* Your instructions
Please give an exact transcription of the lines below, from the one that contains "Hier sorgt die" to the very last, with no other lines.

Records for processing Block Start

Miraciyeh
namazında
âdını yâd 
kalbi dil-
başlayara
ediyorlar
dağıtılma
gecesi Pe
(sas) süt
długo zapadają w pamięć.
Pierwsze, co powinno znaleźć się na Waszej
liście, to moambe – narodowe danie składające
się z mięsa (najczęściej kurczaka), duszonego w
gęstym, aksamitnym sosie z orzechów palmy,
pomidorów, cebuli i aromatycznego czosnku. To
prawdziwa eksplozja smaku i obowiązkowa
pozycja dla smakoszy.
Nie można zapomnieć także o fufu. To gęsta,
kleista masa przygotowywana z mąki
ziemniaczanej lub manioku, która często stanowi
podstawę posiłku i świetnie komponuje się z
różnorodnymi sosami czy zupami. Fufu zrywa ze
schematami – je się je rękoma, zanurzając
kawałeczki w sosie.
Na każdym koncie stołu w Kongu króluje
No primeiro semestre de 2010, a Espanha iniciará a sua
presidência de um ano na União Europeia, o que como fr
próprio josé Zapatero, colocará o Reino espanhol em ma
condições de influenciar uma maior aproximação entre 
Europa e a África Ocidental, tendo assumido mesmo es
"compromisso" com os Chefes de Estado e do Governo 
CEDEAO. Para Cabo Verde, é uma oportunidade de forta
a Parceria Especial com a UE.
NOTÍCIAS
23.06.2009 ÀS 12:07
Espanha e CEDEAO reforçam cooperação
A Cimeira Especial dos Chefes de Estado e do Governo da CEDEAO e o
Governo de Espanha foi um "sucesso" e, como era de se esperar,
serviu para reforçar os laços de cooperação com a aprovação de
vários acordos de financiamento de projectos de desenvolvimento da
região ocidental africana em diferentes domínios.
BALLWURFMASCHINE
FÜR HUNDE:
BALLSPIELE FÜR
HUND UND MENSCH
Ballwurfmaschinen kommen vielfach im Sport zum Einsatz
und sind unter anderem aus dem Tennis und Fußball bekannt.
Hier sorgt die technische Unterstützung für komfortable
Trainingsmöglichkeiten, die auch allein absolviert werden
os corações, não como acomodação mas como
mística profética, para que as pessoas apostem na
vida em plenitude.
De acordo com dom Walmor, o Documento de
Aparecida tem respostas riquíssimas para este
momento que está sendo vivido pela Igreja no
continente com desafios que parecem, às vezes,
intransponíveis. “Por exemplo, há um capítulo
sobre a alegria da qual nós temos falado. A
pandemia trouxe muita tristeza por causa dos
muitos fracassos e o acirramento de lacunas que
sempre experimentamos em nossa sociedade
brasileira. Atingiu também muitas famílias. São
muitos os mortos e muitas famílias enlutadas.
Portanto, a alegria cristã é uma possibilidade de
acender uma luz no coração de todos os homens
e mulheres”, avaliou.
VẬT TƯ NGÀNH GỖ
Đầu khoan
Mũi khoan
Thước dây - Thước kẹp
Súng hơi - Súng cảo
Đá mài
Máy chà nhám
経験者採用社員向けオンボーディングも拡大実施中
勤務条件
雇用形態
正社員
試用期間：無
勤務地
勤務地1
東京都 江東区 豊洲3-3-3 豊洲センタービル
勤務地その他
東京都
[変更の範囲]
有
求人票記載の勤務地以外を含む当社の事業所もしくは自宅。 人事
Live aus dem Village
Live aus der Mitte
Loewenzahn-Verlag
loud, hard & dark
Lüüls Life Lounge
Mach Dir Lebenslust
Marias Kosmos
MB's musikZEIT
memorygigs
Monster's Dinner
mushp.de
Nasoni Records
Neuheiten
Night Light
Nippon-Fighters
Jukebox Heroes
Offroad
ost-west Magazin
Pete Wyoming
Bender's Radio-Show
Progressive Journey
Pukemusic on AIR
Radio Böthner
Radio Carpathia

Records for processing Block End

* Written solution
Hier sorgt die technische Unterstützung für komfortable
Trainingsmöglichkeiten, die auch allein absolviert werden
os corações, não como acomodação mas como
mística profética, para que as pessoas apostem na
vida em plenitude.
De acordo com dom Walmor, o Documento de
Aparecida tem respostas riquíssimas para este
momento que está sendo vivido pela Igreja no
continente com desafios que parecem, às vezes,
intransponíveis. “Por exemplo, há um capítulo
sobre a alegria da qual nós temos falado. A
pandemia trouxe muita tristeza por causa dos
muitos fracassos e o acirramento de lacunas que
sempre experimentamos em nossa sociedade
brasileira. Atingiu também muitas famílias. São
muitos os mortos e muitas famílias enlutadas.
Portanto, a alegria cristã é uma possibilidade de
acender uma luz no coração de todos os homens
e mulheres”, avaliou.
VẬT TƯ NGÀNH GỖ
Đầu khoan
Mũi khoan
Thước dây - Thước kẹp
Súng hơi - Súng cảo
Đá mài
Máy chà nhám
経験者採用社員向けオンボーディングも拡大実施中
勤務条件
雇用形態
正社員
試用期間：無
勤務地
勤務地1
東京都 江東区 豊洲3-3-3 豊洲センタービル
勤務地その他
東京都
[変更の範囲]
有
求人票記載の勤務地以外を含む当社の事業所もしくは自宅。 人事
Live aus dem Village
Live aus der Mitte
Loewenzahn-Verlag
loud, hard & dark
Lüüls Life Lounge
Mach Dir Lebenslust
Marias Kosmos
MB's musikZEIT
memorygigs
Monster's Dinner
mushp.de
Nasoni Records
Neuheiten
Night Light
Nippon-Fighters
Jukebox Heroes
Offroad
ost-west Magazin
Pete Wyoming
Bender's Radio-Show
Progressive Journey
Pukemusic on AIR
Radio Böthner
Radio Carpathia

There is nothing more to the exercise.